Vincent stepped forward, closing the gap until he was mere inches from Chase. Up close, the boy-commander looked even more fragile, yet he possessed the terrifying stillness of a deep-sea trench. He unslung the case with a slow, deliberate grace and held it out with both hands.

"Take it," Vincent whispered. His twilight eyes didn't hold a hint of deceit; they were just wide, empty mirrors. "If laying down my burden is the price to look upon her face again, I will pay it. I have carried this steel through two hundred years of cold nights. I can part with it for an hour of her truth."

Chase felt the weight before his hands even touched the leather. When he took the case, it felt like catching a falling star—dense, impossibly heavy, and humming with a mournful, jagged power that nearly buckled his knees. He had to flare his own Essence just to keep from dropping it.

"Very well," Chase said, his tone stern, his voice anchoring the room back to reality. He gripped the strap tight, the ancient leather creaking. "But let's be clear, Vincent.
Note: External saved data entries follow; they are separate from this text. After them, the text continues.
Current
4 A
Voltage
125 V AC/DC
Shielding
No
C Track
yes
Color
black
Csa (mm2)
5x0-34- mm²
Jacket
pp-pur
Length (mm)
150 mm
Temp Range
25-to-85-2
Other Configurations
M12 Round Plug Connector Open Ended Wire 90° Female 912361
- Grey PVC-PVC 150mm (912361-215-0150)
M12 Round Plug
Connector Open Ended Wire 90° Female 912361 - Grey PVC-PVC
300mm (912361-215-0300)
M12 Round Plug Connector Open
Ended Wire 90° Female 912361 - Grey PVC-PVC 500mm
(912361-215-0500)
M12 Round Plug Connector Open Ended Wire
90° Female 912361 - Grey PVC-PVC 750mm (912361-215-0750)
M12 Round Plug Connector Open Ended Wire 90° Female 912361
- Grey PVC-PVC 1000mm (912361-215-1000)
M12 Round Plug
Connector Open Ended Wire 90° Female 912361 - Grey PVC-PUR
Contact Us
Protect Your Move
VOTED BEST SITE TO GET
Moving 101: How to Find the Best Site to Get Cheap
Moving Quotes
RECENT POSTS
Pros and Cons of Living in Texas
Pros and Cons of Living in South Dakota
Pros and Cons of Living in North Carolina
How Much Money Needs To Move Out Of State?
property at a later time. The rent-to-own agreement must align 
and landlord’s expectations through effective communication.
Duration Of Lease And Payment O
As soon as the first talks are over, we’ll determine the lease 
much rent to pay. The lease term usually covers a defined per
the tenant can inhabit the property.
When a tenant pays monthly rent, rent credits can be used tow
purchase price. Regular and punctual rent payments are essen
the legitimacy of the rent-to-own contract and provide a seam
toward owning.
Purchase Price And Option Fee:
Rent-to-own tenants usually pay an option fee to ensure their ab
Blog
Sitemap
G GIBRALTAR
You aren't entering a battlefield, and you aren't a judge. You're a guest. When we reach my home, you are to sit, you are to listen, and you are to talk to her in a civilized manner. If you so much as raise your voice or leak a drop of that killing intent near her or my other roommates, our deal is void. Understood?"

Vincent looked at his now-empty hands, curling his fingers as if surprised by how light they felt. "Civilized," he repeated, the word sounding foreign on his tongue. He looked back up at Chase, a ghostly, tragic smile touching his lips. "I have forgotten how to be a man, Warrior. But for Kaelen, I will try to remember."

Chase nodded curtly. "Wait by the elevators. I have to clear this with my employer."

As Vincent turned and walked away—his footsteps now eerily silent without the weight of his blade—Chase felt a sharp, proprietary gaze burning into his back. He turned to see Lilith standing at her office door. Her face was a mask of Alpha fury and genuine fear, her nails digging into the doorframe.

Chase held up the leather case, a silent signal that he had the situation under control, even as the "Warrior" inside him whispered that he had just invited a hurricane into his living room.

"Lilith i will be back tomorrow" he said leaving the office in stunted silence.